Abigail turned around, and Helen began stroking the brush through her hair. “Can you tell me what happened?”

Abigail’s thin shoulders lifted, and her head ducked as if she were a turtle withdrawing into a shell.

“I know you don’t want to talk about it,” Helen murmured, “but I think we must, dearest. At least once. And then, if you wish, we’ll never discuss it again. Would that be all right?”

Abigail nodded and took a deep breath. “I woke up, but you and Jamie were asleep, so I took Puddles downstairs. I went with him outside so he could do his business, but then I saw Mr.
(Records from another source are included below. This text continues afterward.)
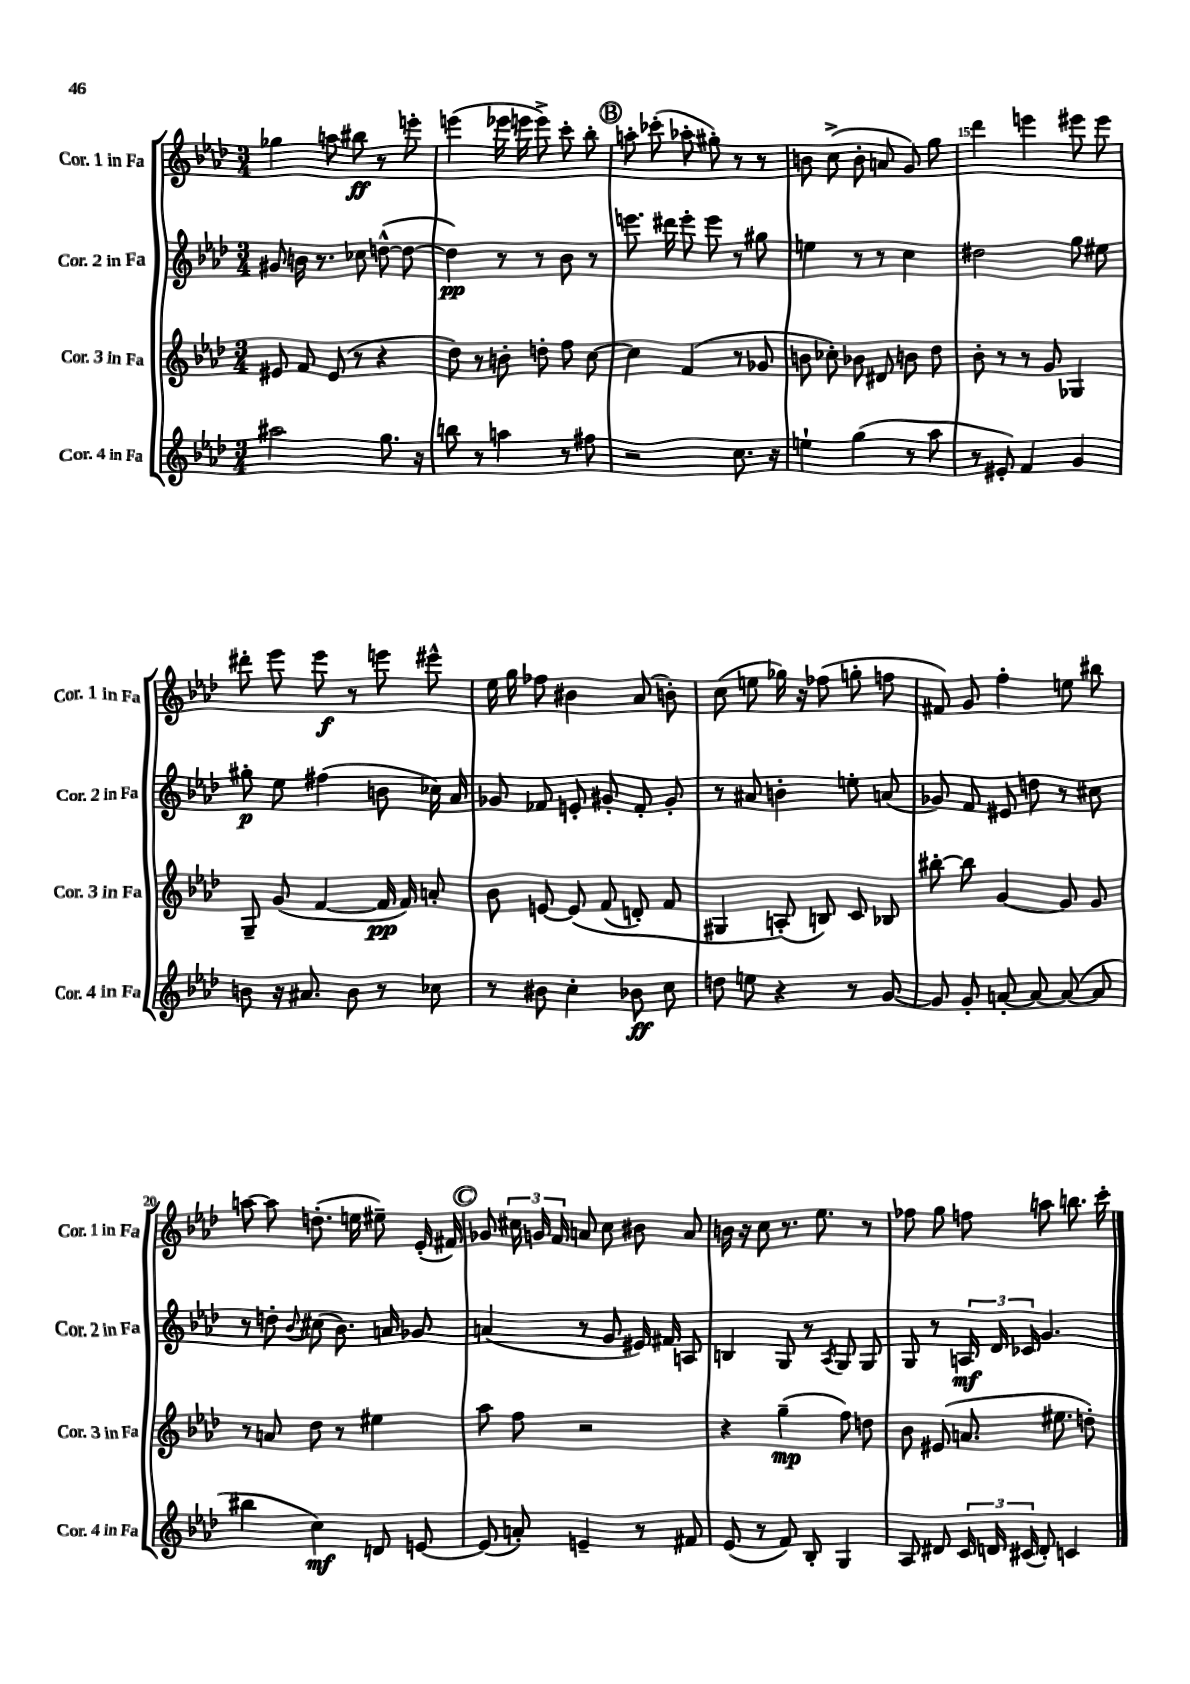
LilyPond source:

<<
\new StaffGroup <<
\new Staff = "s0" \with { instrumentName = "Cor. 1 in Fa" shortInstrumentName = "Cor. 1 in Fa" } {
    \clef treble \key aes \major \numericTimeSignature \time 3/4
    \autoBeamOff ges''4 a''8 bis''8\ff r8 e'''8-. |
    e'''4( ees'''16 e'''16 e'''8->) c'''8-. bes''8-. |
    \mark \markup { \circle "B" } a''8-. ces'''8-.( aes''8-. gis''8-.) r8 r8 |
    b'8 c''8->( b'8-. a'8 g'8) g''8 |
    des'''4 e'''4 eis'''8 eis'''8 |
    dis'''8-. ees'''8 ees'''8\f r8 e'''8 eis'''8-^ |
    ees''16 g''16 fes''8 bis'4 aes'8( b'8-.) |
    c''8( e''8 ges''16) r16 fes''8( g''8-. f''8 |
    fis'8) g'8 f''4-. e''8 bis''8 |
    a''8~ a''8 d''8.-.( e''16 eis''8--) ees'16-.( fis'16) |
    \mark \markup { \circle "C" } ges'8 \tuplet 3/2 { cis''16 g'16 f'16 } a'8 cis''8 bis'8 a'8 |
    b'16 r16 c''8 r8. ees''8. r8 |
    fes''8 g''8 f''8 a''8 b''8. c'''16-. \bar "|." |
}
\new Staff = "s1" \with { instrumentName = "Cor. 2 in Fa" shortInstrumentName = "Cor. 2 in Fa" } {
    \clef treble \key aes \major \numericTimeSignature \time 3/4
    \autoBeamOff gis'8 b'16 r8. ces''8 d''8~-^( d''8~ |
    d''4\pp) r8 r8 bes'8 r8 |
    \mark \markup { \circle "B" } e'''8. dis'''16 e'''8-. e'''8 r8 gis''8 |
    e''4 r8 r8 c''4 |
    dis''2 g''8 eis''8 |
    gis''8-.\p ees''8 fis''4( b'8 ces''16) aes'16 |
    ges'8 fes'8 e'8-. gis'8-. fes'8-. gis'8-. |
    r8 ais'8 b'4-. e''8-. a'8( |
    ges'8) f'8 eis'8 d''8 r8 cis''8 |
    r8 d''8-. \appoggiatura { bes'8 } cis''8( bes'8.) a'16 ges'8 |
    \mark \markup { \circle "C" } a'4( r8 g'8 eis'16) fis'16 a8 |
    b4 g8 r8 \acciaccatura { aes8 } g8 g8 |
    g8 r8 \tuplet 3/2 { a16\mf des'16 ces'16 } g'4. \bar "|." |
}
\new Staff = "s2" \with { instrumentName = "Cor. 3 in Fa" shortInstrumentName = "Cor. 3 in Fa" } {
    \clef treble \key aes \major \numericTimeSignature \time 3/4
    \autoBeamOff eis'8 f'8 eis'8( r8 r4 |
    des''8) r8 b'8-. d''8-. f''8 c''8~ |
    \mark \markup { \circle "B" } c''4 f'4( r8 ges'8 |
    b'8 ces''8-.) bes'8 dis'8 b'8 des''8 |
    bes'8-. r8 r8 g'8 ges4 |
    g8-- g'8( f'4~ f'16\pp f'16) a'8-. |
    bes'8 e'8~ e'8\( f'8( d'8-.) f'8 |
    gis4 a8-.(\) b8) c'8 bes8 |
    bis''8~-. bis''8 g'4~ g'8 g'8 |
    r8 a'8 des''8 r8 eis''4 |
    \mark \markup { \circle "C" } aes''8 f''8 r2 |
    r4 g''4--\mp( f''8) d''8 |
    bes'8 eis'8( a'8. eis''8. d''8-.) \bar "|." |
}
\new Staff = "s3" \with { instrumentName = "Cor. 4 in Fa" shortInstrumentName = "Cor. 4 in Fa" } {
    \clef treble \key aes \major \numericTimeSignature \time 3/4
    \autoBeamOff ais''2 g''8. r16 |
    b''8 r8 a''4 r8 fis''8 |
    \mark \markup { \circle "B" } r2 c''8. r16 |
    e''4-! g''4( r8 aes''8 |
    r8 eis'8-.) f'4 g'4 |
    b'8 r16 ais'8. b'8 r8 ces''8 |
    r8 bis'8 c''4-. bes'8\ff c''8 |
    d''8 e''8 r4 r8 g'8~ |
    g'8 g'8-. a'8~-. a'8~ a'8~( a'8 |
    bis''4 c''4\mf) d'8 e'8~ |
    \mark \markup { \circle "C" } e'8( a'8-.) e'4-- r8 fis'8 |
    ees'8( r8 f'8) bes8-. g4 |
    aes8 dis'8 \tuplet 3/2 { c'16 d'16 cis'16( } d'8-.) c'4 \bar "|." |
}
>>
>>
\layout { \context { \Score currentBarNumber = #11 \override BarNumber.break-visibility = ##(#f #t #t) barNumberVisibility = #(every-nth-bar-number-visible 5) } }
Wiggins, and I ran back inside with Puddles and we hid.”

She paused, and Helen set down the brush to divide the long flaxen hair into three parts. “And then?”

“Mr. Wiggins came in the room,” Abigail said softly. “He… he shouted at me. He said I was spying on him.”

Helen’s brows knit. “Why would he think that?”

“I don’t know,” Abigail said evasively.

Helen decided to let it drop. “Then what happened?”

“And… and I cried. I didn’t want to—I tried not to, but I couldn’t seem to help myself,” she confessed miserably. “I hated crying in front of him.”

Helen’s mouth tightened, and she concentrated on braiding Abigail’s hair. For a brief, fierce moment, she wished that Alistair had killed Mr. Wiggins.

“Then Sir Alistair came in,” Abigail continued, “and he saw me and he saw Mr. Wiggins, and, Mama, he moved so fast! He took Mr. Wiggins by the neck and dragged him from the room, and I didn’t even know what was happening until I went into the hall, and then you and Jamie and Miss Munroe were there, and you told Sir Alistair that he must stop.” She took a deep breath at the end of this recitation.

Helen was silent a moment, thinking. She finished the braid and set aside the brush.

“Hold the pins,” she murmured, “while I do your crown.”

She placed the hairpins in Abigail’s hand and began wrapping the braid high across her daughter’s head.

“Thank you, darling.” She accepted a hairpin from Abigail and placed it carefully in the braid to anchor it. “I was wondering if anything else happened in the room where you hid with Puddles?”

Abigail held very still while she did her coiffure, but her eyes were lowered to the pins in her hand.

Helen’s heart missed a beat. Something seemed to be clogging her throat, and she had to clear it before going on. “Did Mr. Wiggins touch you at all?”

Abigail blinked and looked up, her eyes puzzled. “Touch me?”

Oh, God. Helen made her voice casual. “Did he put his hand on you, sweeting? Or… or try to kiss you?”

“Ewww!” Abigail’s face screwed into a mask of appalled disgust. “No, Mama! He didn’t want to kiss me—he wanted to beat me.”

“But why?”

“I don’t know.” Abigail looked away. “He said that he was going to, but then Sir Alistair came in and dragged him out.”

The clog in her throat was abruptly gone. Helen swallowed and asked, to be completely sure, “Then he didn’t touch you at all?”

“No, I told you. Sir Alistair came in before Mr. Wiggins could come near me. I don’t think he would want to kiss me when he was so angry, anyway.”

Abigail looked at her as if she was rather dim.

And Helen had never been so glad in all her life to be thought stupid. She placed the last pin, turned Abigail around to face her, and hugged her, careful not to squeeze as tightly as she really wanted.